#### Using the information
**a)** Condense the paragraph of the glmulti thread that begins "This worked for me" into a short bulleted list that retains its main facts.
**b)** Supply the next part of the glmulti thread, starting after its final sentence.

#### Page extract
%%
Using the glmulti package in R for exhaustive search multiple regression for akaike weights

I was wondering if someone could help me understand why I am getting an error message when I enter a script into R. For abit of background information I am looking into the effect 6 different variables (which I think is 63 combinations or models) (X) have on gross primary and net ecosystem production (Y) seperatly at different spatial scales for my environmental science honours project. I have decided to use exhaustive search multiple regression analysis with akaikes information criterion (AIC) to try and find a group of models for best fit. (and hierarchical partitioning to compare variance attributed to different X variables) I want to get the weights so I can rank which models "best meet" the criterion see if there is one or a group of them that outfit the rest and therefore be a more likely fit to the data.
I recently posted a similar question on the hier.part package on Cross Validated received a great answer and was told to come here if I had any similar questions in the future.
The package I am using for R is glmulti. which can be found here
The script i am using is this
require(glmulti)
GPPANDDRIVER<-read.table("C:\\Databases at different scales for R\\River Rhine and Netherlands\\GPP and drivers rhineland (comma delimited).csv",header=T,sep=",")
GPP<-GPPANDDRIVER$GPP
IND_VARS<-subset(GPPANDDRIVER,select=-GPP)
# glmulti S4 generic
glmulti(y=GPP, xr=IND_VARS, data, exclude = c(), name = "glmulti.analysis", intercept = TRUE, marginality = FALSE, bunch=30, chunk = 1, chunks = 1,
level = 2, minsize = 0, maxsize = -1, minK = 0, maxK = -1, method = "h", crit = "aic", confsetsize = 63, popsize = 40, mutrate = 10^-3, sexrate = 0.1, imm = 0.3, plotty = TRUE, report = TRUE, deltaM = 0.05, deltaB = 0.05, conseq = 5, fitfunction = "glm", resumefile = "id", includeobjects=TRUE,)
Here is the link for the .csv data for sites in the rhineland mentioned in the example, http://www.filedropper.com/gppanddriversrhinelandcommadelimited
I am extremely new to R so I presumed popsize means the number of replicates which is 40 for this scale so I used 40, I also assumed confsetsize meant number of possible models which I believe is 63 due to the 6 variables?
If anyone could help it would be greatly appreciated
Thanks for you patience and apologies for the basic question
Richard
edit I just tried running the script this morning and it now crashes R.
This worked for me. I think the main thing is not to blindly include all the parameters in the model call. Most of these have default values, thus (if the package writer has done their job) you should be able to leave them as they are and not worry too much (although of course you should RTFM and (try to) understand what they mean ...)
dat <- read.csv("GPPdriversRhineland.csv")
library(glmulti)
I decided to rename the predictors with shorter tags:
prednames <- c("NDVI","solar.rad","avg.temp","precip",
"nutr.avail","water.cap")
names(dat)[1:6] <- prednames
This is all you need to fit all combinations of main effects: since you have six predictors, there are 64 level-1 models (including the null model).
g1 <- glmulti("GPP",xr=prednames,data=dat,level=1)
For a bigger computational challenge:
g2 <- glmulti("GPP",xr=prednames,data=dat,level=2)
I believe there are 2^(choose(6,2)+6) = 2.1 million possible models here. I haven't looked at ?glmulti closely enough to tell it how to stop fitting models. I just started it off (so far it has evaluated 66,000 models), but it has found a 2-level model with AIC about 500.5, which is much better than the min-AIC of 518 in the set of 1-level models ...
%%
(Extracted data entries)
%%
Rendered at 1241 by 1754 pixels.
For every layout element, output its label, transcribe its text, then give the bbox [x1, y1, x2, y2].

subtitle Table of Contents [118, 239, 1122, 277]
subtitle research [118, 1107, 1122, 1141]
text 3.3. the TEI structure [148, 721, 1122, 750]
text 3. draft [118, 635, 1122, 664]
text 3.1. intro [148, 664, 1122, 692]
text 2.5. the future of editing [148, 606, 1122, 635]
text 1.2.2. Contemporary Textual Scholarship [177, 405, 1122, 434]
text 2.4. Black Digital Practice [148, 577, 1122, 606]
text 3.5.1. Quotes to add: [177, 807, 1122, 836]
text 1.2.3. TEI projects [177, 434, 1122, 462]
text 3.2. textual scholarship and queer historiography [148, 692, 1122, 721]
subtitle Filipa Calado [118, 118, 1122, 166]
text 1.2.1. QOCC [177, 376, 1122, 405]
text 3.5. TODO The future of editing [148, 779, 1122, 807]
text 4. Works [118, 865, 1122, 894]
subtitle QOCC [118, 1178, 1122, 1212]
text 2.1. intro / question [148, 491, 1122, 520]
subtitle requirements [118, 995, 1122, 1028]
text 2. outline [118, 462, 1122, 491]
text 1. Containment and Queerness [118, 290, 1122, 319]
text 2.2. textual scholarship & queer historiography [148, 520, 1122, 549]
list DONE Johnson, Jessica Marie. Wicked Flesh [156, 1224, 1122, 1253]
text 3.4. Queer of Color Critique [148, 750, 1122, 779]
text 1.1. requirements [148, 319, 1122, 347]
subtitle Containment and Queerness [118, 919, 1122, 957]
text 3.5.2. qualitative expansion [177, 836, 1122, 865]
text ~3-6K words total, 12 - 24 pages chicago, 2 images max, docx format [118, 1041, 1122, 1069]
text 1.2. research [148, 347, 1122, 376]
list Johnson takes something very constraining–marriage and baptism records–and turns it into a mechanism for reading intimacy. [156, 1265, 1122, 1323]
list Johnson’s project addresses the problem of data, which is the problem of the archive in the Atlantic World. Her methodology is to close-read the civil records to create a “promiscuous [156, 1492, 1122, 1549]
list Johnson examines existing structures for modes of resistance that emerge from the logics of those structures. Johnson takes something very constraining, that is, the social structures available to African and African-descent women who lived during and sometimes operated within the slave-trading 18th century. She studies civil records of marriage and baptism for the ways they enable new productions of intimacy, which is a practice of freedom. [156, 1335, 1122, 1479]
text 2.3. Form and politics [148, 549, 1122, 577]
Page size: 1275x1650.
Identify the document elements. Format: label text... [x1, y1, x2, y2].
%%
#### Written responses
**a)**
- The approach worked for the respondent.
- The key point is not to include every parameter in the model call indiscriminately.
- Most parameters have default values, so if the package author has done the job properly, they can be left as they are.
- The user should still read the manual and try to understand what the parameters mean.

**b)**
PS I played around with settings a bit more, trying the genetic algorithm approach rather than the exhaustive approach (I don't see an obvious way to tell glmulti "use the exhaustive approach, but stop after N tries"). Even with slightly more permissive-than-default genetic algorithm settings, it seems to get stuck at AIC approx 504, above the value found in the (partial) exhaustive screening I tried first.
e.g.:
g2 <- glmulti("GPP",xr=prednames,data=dat,level=2,marginality=TRUE,
method="g",conseq=25,popsize=500,mutrate=1e-2)
PPS: the reason I was getting better results in the exhaustive case was that I had marginality=FALSE, i.e. the model was allowed to leave out main-effect parameters that were involved in interactions included in the model. This isn't necessarily sensible. If I turn off the marginality constraint, then the genetic algorithm can get down to AIC=499 without too much trouble ...
glmulti("GPP",xr=prednames,data=dat,level=2,marginality=TRUE,
method="d")
is also useful: it prints out the number of candidate models defined for a given specification.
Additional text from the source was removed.